The previous entry on the Cherokee Nation made me think of our visit to the Sequoyah Birthplace Museum in Vonore, Tennessee, which my wife and I saw once. Seqoyah (c. 1770-1840) was a Cherokee silversmith who, impressed by the ability of white people to communicate with each other by means of “talking leaves,” invented from scratch a syllabary of eighty characters for representing the Cherokee language, which continues to be used.

Via Wikipedia, this is the most common portrait of Sequoyah, an engraving after an oil painting he sat for in Washington DC on a visit there once.

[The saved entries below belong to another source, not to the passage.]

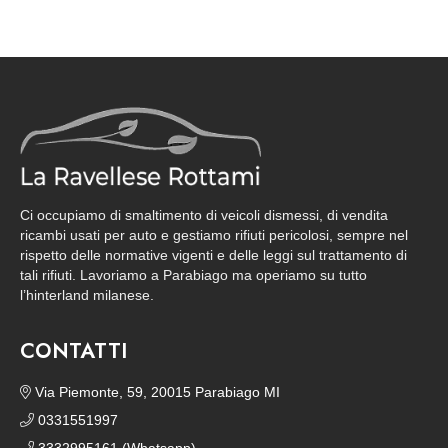
Ci occupiamo di smaltimento di veicoli dismessi, di vendita
ricambi usati per auto e gestiamo rifiuti pericolosi, sempre nel
rispetto delle normative vigenti e delle leggi sul trattamento di
tali rifiuti. Lavoriamo a Parabiago ma operiamo su tutto
l’hinterland milanese.
CONTATTI
Via Piemonte, 59, 20015 Parabiago MI
0331551997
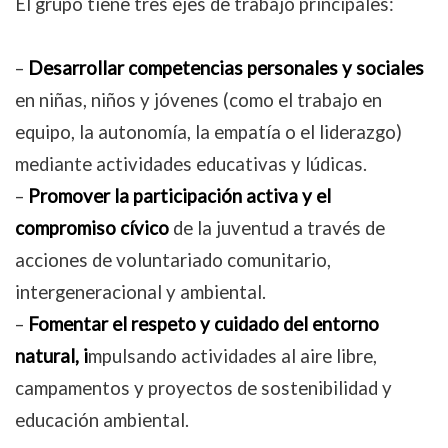
El grupo tiene tres ejes de trabajo principales:
–
Desarrollar competencias
personales y sociales
en niñas, niños y jóvenes (como el trabajo en
equipo, la autonomía, la empatía o el liderazgo)
mediante actividades educativas y lúdicas.
–
Promover la participación activa y el
compromiso cívico
de la juventud a través de
acciones de voluntariado comunitario,
intergeneracional y ambiental.
–
Fomentar el respeto y cuidado del entorno
natural, i
mpulsando actividades al aire libre,
campamentos y proyectos de sostenibilidad y
educación ambiental.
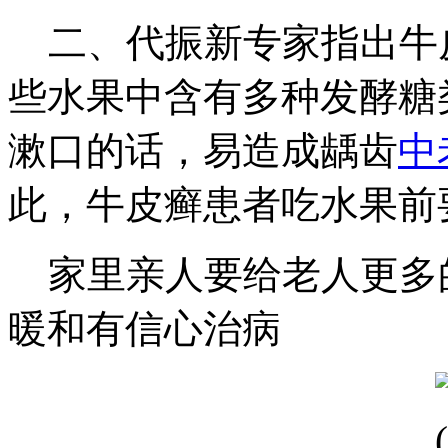
二、代振新专家指出牛
些水果中含有多种发酵糖
漱口的话，易造成龋齿
中
此，牛皮癣患者吃水果前
家里亲人要给老人更多
暖和有信心治病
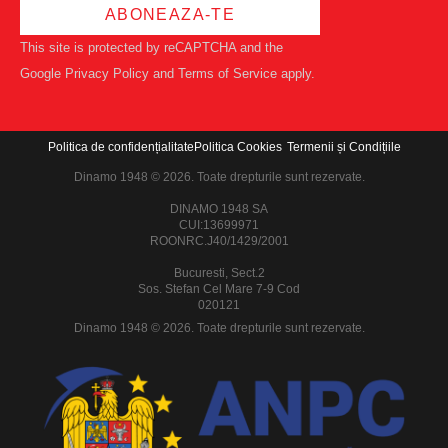
ABONEAZA-TE
This site is protected by reCAPTCHA and the
Google
Privacy Policy
and
Terms of Service
apply.
Politica de confidențialitate
Politica Cookies
Termenii și Condițiile
Dinamo 1948 © 2026. Toate drepturile sunt rezervate.
DINAMO 1948 SA
CUI:13699971
ROONRC.J40/1429/2001
Bucuresti, Sect.2
Sos. Stefan Cel Mare 7-9 Cod
020121
Dinamo 1948 © 2026. Toate drepturile sunt rezervate.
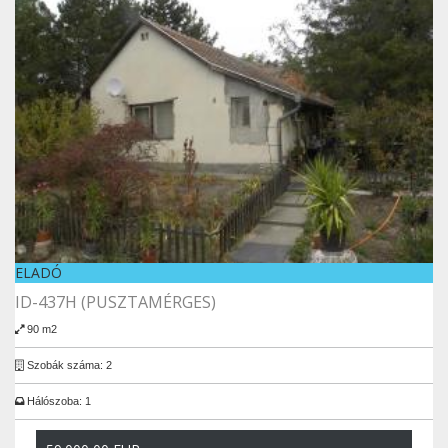
ELADÓ
ID-437H (PUSZTAMÉRGES)
90 m2
Szobák száma: 2
Hálószoba: 1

Unfortunately, the museum didn’t do justice to its namesake. The exhibits were not about him so much as they were about the Cherokee themselves, with the film they show you (an hour long, as it turns out) focusing heavily on Cherokee removal and mentioning only briefly such things as the tradition of “inter-clan violence.” The rest of the museum consisted of a meager collection of artifacts, rather poorly displayed. We both thought that if it’s being billed as a Sequoyah museum they should focus on him and then branch out into other issues that he represents: the historic identity of the Cherokee, their contact with Europeans, the whole question of what literacy does to people (including the history of the Cherokee Phoenix), and the question of acculturation: how do we deal with Europeans, by resisting them, or imitating them? Of course you then could still talk about how even the latter didn’t save the Cherokee, due to the stunning bad faith of Andrew Jackson, et al., but you could then follow Sequoyah out to Oklahoma and tell about how the band survives out there to this day.